Advantages and limitations of circular dichroism spectroscopy in protein structure prediction

Table 2 shows Advantages and Limitations of Circular Dichroism Spectroscopy in Protein structure prediction. Circular dichroism (CD) spectroscopy provides rapid, non-destructive analysis of protein secondary structure and stability, useful for folding studies and proteins difficult to crystallize. It cannot determine tertiary/quaternary structure, gives approximate secondary structure, and requires pure samples for reliable results [2, 36, 37].

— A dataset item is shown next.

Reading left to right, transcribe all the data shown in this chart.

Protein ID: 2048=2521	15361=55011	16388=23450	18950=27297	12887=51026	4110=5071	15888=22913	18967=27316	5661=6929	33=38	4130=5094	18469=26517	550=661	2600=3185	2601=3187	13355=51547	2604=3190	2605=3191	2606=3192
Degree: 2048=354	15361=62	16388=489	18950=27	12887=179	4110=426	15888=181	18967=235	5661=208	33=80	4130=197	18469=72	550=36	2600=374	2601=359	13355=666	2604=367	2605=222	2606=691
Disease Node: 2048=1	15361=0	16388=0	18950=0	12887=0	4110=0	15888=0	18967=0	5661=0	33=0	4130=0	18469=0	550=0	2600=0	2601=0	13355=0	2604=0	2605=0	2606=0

Table 2: Advantages and limitations of circular dichroism spectroscopy in protein structure prediction

Aspect Advantages Limitations References
Structural information Provides semi-quantitative estimation of secondary structure (α-helix, β-sheet, coil).
Monitors folding/unfolding, stability, ligand binding.
Useful for proteins difficult to crystallize or intrinsically disordered.
Cannot resolve tertiary or quaternary structure.
Secondary structure estimation approximate, especially for mixed or non-canonical folds.
No site-specific information.
[2]
Screening and complementary tool Rapid screening for stability under varying conditions (pH, temperature, ligands).
Complements computational predictions and other structural methods.
Dependent on reference datasets and algorithms; limited accuracy for unusual folds.
Averaged data; heterogeneous samples (aggregates, oligomers) are hard to interpret.
[36].
Sample use Non-destructive, requires small amounts of protein.
Rapid data collection; suitable for screening.
-Works in solution; no crystallization needed.
Requires high purity; buffers or contaminants can interfere.
Sensitive to experimental conditions (temperature, path length, concentration).
[2, 37]

CONCLUSION

Circular dichroism (CD) spectroscopy is a rapid, versatile, and non-destructive method for probing protein secondary structure, folding, stability, and conformational changes. Far-UV CD provides semi-quantitative estimation of α-helices, β-sheets, and random coils, while near-UV and vibrational CD reveal tertiary environments and molecular chirality. CD requires minimal sample amounts, works in solution, and complements computational analyses, enabling insights into complex proteins, intrinsically disordered proteins, and protein-ligand interactions. Its applications span structural biology, drug discovery, protein engineering, and quality control of biopharmaceuticals.

Despite its advantages, CD spectroscopy has limitations: it cannot resolve tertiary or quaternary structures, provides approximate secondary structure estimates, and relies on high-purity samples and reference datasets. Future research should focus on improving computational prediction accuracy, developing standardized reference databases, and expanding CD applications to study dynamic protein complexes, membrane proteins, and challenging biomolecular systems. Integrating CD with emerging techniques like machine learning, synchrotron radiation CD, and multi-modal spectroscopy will enhance structural insights, making it an even more powerful tool for protein science and biotechnology.

ACKNOWLEDGEMENT

The author would like to acknowledge the valuable contributions of fellow researchers, whose work is cited in the references section, for their insightful publications that have informed and enriched this review paper. The table made by the author themselves doesn’t copy from any sources.

FUNDING

Not applicable

AUTHORS CONTRIBUTIONS

Manuscript prepared by Ashish Uzgare. Fig. and table made by author themselves doesn’t copy from any sources.

CONFLICT OF INTERESTS

Author declare no conflict of interest.